----- GIVEN PASSAGE


  6. lfm Says:

    Jaime, don’t blow your lid. All I was saying is that our in-house wingnut has a long history in which provoking Adam is just a minor thing. This isn’t something to get too worked up about. I was just joking, with a quote I’ve always found funny and, I think it’s clear, the barb was not addressed at you. Furthermore, it’s just a blog (a very good one, but a blog) and the character in question has some, well… issues. How sad if we end up ill-disposed toward each other over such a petty thing.

    When you offered your helping hand I thanked you and will thank you again and any time it is necessary. Diana was then in real danger. Although she finally pursued a different track out of harm’s way, your gesture could have saved her life. I will always recognize that. Sometimes in this blog we might disagree, but saving lives is something sacred, never to be regretted or made light of.

  7. Jaime Bustos Says:

    I am sorry lfm I sure read “now, YOU’re outraged” instead of “NOW, you’re outraged”. I always try to be of help to people in disgrace in a bloody dictatorship. Never mind :)

  8. Kyle Says:

    Hate to rub it in to all of you, but I too am in Bogota! To be specific Tesaquillo.

  9. Kyle Says:


  10. lfm Says:

    Jaime: OK. It’s now a thing of the past.

  11. Block Says:


    Bolivian officials discover “the biggest cocaine lab ever found in Bolivia.”

    “The factory is the fourth major facility of its kind to be discovered so far in 2009, Bolivian authorities say.”
    . . .
    “Bolivian Interior Minister Alfredo Rada said it appeared the factories had been operating for about a year.
    He accused US anti-narcotics agents of having failed to detect them.”
    . . .

----------
----- DATA PROVIDED

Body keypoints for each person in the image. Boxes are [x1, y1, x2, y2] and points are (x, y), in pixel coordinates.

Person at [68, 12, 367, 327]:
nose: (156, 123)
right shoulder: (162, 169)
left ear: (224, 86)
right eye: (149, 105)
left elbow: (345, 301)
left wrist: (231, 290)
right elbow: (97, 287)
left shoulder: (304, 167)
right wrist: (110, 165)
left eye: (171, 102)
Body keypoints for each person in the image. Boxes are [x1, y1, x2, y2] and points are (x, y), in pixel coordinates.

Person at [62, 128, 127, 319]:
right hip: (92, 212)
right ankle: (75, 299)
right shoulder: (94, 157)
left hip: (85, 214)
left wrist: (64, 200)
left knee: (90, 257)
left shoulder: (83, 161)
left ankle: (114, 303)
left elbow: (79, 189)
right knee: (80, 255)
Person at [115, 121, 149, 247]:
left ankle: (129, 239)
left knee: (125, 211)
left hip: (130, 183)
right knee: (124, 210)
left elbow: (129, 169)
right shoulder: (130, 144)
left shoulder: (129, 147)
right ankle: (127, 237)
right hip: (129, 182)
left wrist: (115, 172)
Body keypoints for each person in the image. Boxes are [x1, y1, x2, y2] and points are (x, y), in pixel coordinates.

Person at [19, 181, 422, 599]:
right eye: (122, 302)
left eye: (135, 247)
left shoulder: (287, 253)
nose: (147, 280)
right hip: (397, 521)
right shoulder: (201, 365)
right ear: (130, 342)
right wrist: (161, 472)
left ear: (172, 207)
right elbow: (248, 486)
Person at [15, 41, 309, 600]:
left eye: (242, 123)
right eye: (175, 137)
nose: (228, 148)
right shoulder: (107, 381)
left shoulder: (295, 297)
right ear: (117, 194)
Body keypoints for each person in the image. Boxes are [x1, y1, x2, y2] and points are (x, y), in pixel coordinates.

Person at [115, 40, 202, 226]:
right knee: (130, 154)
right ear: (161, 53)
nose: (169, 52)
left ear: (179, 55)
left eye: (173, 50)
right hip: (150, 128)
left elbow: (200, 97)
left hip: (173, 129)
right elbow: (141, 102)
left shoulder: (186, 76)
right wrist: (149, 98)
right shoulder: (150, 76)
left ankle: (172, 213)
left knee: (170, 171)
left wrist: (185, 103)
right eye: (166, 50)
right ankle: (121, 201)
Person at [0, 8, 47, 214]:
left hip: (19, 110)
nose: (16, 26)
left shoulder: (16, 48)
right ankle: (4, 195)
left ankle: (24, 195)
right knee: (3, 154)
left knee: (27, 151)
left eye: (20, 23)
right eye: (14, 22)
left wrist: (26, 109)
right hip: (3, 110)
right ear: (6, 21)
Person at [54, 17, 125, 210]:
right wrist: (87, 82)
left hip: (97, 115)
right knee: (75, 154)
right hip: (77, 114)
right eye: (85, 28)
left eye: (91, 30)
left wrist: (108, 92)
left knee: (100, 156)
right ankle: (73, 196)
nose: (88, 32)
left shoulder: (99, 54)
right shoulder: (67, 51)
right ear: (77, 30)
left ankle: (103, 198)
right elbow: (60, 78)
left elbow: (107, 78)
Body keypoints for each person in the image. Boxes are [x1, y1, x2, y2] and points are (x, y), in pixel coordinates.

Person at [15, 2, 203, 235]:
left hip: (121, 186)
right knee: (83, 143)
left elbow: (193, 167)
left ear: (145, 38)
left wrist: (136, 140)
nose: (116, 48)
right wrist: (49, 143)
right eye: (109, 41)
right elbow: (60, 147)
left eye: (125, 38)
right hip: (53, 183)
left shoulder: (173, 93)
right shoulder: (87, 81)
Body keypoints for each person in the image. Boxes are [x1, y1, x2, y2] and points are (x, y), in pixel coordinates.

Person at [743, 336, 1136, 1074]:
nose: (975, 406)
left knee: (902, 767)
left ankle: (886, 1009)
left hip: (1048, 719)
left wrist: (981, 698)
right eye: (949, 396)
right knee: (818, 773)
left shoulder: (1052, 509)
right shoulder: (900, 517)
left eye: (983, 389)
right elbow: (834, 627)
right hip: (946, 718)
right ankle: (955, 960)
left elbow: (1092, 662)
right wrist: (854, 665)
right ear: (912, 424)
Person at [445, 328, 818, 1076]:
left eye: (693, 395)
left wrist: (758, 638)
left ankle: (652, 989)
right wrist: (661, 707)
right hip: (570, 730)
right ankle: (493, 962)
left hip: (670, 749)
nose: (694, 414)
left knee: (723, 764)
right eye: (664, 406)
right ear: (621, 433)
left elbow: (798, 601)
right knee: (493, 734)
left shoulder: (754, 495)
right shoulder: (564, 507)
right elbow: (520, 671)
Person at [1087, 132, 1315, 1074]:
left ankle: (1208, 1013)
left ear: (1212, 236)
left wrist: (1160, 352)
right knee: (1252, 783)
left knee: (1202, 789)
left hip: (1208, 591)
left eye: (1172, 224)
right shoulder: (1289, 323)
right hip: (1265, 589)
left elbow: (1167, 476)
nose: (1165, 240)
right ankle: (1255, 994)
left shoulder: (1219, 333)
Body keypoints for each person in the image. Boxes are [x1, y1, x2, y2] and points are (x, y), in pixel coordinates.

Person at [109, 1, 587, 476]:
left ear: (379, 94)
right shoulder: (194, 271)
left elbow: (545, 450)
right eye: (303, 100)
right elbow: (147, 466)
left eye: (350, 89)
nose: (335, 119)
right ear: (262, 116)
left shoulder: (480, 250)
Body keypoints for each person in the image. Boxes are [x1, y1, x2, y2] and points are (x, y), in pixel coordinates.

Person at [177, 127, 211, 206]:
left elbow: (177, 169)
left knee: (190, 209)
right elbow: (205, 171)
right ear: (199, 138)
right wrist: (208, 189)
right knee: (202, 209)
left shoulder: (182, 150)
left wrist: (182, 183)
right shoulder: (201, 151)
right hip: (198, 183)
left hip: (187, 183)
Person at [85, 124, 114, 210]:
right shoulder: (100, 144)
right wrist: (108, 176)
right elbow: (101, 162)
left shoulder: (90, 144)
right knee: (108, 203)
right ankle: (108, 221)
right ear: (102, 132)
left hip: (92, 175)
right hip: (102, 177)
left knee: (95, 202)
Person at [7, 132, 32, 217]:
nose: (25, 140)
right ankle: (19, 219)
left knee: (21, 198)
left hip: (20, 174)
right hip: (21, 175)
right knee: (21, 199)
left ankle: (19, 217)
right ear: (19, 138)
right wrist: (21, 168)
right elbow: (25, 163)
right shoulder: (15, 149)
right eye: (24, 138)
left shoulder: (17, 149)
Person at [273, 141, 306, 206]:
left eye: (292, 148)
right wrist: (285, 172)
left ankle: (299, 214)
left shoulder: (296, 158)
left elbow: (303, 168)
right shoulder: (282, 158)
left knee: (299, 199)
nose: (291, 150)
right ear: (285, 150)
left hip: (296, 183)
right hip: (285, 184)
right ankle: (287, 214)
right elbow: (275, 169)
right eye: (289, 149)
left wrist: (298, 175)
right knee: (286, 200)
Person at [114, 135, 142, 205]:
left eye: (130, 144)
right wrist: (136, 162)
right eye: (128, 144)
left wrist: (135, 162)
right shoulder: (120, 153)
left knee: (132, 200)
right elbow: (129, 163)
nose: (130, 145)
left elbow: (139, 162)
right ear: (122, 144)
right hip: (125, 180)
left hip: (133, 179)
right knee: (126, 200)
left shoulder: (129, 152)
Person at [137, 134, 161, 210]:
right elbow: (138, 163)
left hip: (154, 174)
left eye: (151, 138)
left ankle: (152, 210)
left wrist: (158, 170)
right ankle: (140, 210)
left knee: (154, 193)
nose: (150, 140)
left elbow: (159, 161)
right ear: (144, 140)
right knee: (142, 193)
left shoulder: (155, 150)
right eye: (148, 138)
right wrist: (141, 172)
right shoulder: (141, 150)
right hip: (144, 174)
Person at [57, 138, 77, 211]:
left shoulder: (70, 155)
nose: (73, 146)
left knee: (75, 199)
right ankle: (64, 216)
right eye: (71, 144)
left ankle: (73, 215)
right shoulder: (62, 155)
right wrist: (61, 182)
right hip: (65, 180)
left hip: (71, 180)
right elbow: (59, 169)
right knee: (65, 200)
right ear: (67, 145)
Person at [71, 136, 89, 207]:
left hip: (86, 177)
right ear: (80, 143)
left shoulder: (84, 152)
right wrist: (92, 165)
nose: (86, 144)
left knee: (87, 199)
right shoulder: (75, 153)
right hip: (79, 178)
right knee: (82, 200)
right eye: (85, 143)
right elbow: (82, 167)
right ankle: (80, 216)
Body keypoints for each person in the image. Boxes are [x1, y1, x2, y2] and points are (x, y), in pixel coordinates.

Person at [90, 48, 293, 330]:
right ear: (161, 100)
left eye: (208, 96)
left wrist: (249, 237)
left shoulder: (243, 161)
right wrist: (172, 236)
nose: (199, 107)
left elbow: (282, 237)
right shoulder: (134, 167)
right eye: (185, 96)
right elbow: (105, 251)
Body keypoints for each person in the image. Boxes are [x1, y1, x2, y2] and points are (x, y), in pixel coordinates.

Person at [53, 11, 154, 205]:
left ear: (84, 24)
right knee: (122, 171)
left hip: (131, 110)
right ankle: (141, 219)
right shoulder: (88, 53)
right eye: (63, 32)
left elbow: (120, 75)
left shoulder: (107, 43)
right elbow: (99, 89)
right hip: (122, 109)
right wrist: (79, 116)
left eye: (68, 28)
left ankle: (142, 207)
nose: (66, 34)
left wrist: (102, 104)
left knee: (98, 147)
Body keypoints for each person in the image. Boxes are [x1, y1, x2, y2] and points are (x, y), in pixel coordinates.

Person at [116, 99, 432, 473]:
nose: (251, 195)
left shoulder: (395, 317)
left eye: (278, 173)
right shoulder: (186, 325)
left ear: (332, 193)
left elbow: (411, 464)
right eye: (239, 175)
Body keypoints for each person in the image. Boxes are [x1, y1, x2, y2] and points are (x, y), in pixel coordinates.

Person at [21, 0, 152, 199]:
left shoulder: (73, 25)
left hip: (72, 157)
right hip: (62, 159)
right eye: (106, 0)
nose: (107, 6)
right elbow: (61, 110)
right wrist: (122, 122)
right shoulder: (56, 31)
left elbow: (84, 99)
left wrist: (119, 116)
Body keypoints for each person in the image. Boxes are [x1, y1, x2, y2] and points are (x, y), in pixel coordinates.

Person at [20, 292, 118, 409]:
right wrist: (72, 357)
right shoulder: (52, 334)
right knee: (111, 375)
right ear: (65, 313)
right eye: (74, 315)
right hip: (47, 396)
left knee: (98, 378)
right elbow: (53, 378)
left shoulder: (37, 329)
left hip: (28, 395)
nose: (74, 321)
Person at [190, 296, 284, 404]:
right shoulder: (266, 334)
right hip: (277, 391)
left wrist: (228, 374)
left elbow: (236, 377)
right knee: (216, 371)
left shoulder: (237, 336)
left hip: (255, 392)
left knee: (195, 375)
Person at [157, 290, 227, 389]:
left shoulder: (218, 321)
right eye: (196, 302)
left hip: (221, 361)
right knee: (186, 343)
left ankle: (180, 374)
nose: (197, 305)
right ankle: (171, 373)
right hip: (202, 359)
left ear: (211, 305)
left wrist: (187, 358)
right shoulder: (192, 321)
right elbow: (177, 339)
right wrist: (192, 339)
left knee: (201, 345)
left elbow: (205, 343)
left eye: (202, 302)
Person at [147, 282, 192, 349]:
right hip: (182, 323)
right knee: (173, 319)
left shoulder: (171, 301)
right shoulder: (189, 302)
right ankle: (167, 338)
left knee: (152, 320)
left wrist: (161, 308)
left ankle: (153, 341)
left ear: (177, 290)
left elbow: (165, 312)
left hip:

----------

**TASK SET**
1 – Retype from the comment thread the part that opens with the words containing "7. Jaime Bustos" and closes with "be specific Tesaquillo.".
2 – Write what comes next in the blog comment thread, picking up after its last line.

**RESPONSES FOR EACH TASK**
1 –
7. Jaime Bustos Says:

    I am sorry lfm I sure read “now, YOU’re outraged” instead of “NOW, you’re outraged”. I always try to be of help to people in disgrace in a bloody dictatorship. Never mind :)

  8. Kyle Says:

    Hate to rub it in to all of you, but I too am in Bogota! To be specific Tesaquillo.

2 –
    “Bolivia suspended the activities of the US Drug Enforcement Administration (DEA) within its borders in November 2008″

    How is it that Evo´s government is busting so much cocaine AFTER kicking out the DEA? It seems to me that they´re proving one of two things: 1) Bolivian anti-narcotics agents are more competent than the most well-funded drug agency in the world or 2) There was something seriously shady about the DEA´s presence in Bolivia. Either way, is there any other way to interpret this as shameful on the part of the U.S. government? (Open to suggestions, I acknowledge my tunnel-vision)

  12. Pargo Rojo Says:

    Or coca cultivation is now exploding in Bolivia (due to Morales’ pro-coca policies – see recent UN report on increased coca cultivation in Bolivia) and cocaine processing labs are busting at the seems with more raw material than ever and more are being set up to meet the processing demand. Interdiction, by not attacking the source of the cocaine, or the underlying cause of coca cultivation, will never solve the problem of drug trafficking. Only an integrated approach that combines forced eradication, interdiction, alternative development and rule of law programs will reduce illicit crop cultivation and drug production. A little demand reduction in user countries would also help.

  13. Block Says:

    Pargo –

    That´s an explanation that would make sense a year from now, but they only kicked the DEA out 8 months ago. Is that really enough time for a) Farmers to realize “Hey the gringos are gone!” and start planting twice as many crops b) Harvest and conversion to paste c) Construction and implementation of at least 4 new drug labs, one of which is the “biggest ever,” in order to accomodate the new harvest? Seems far-fetched.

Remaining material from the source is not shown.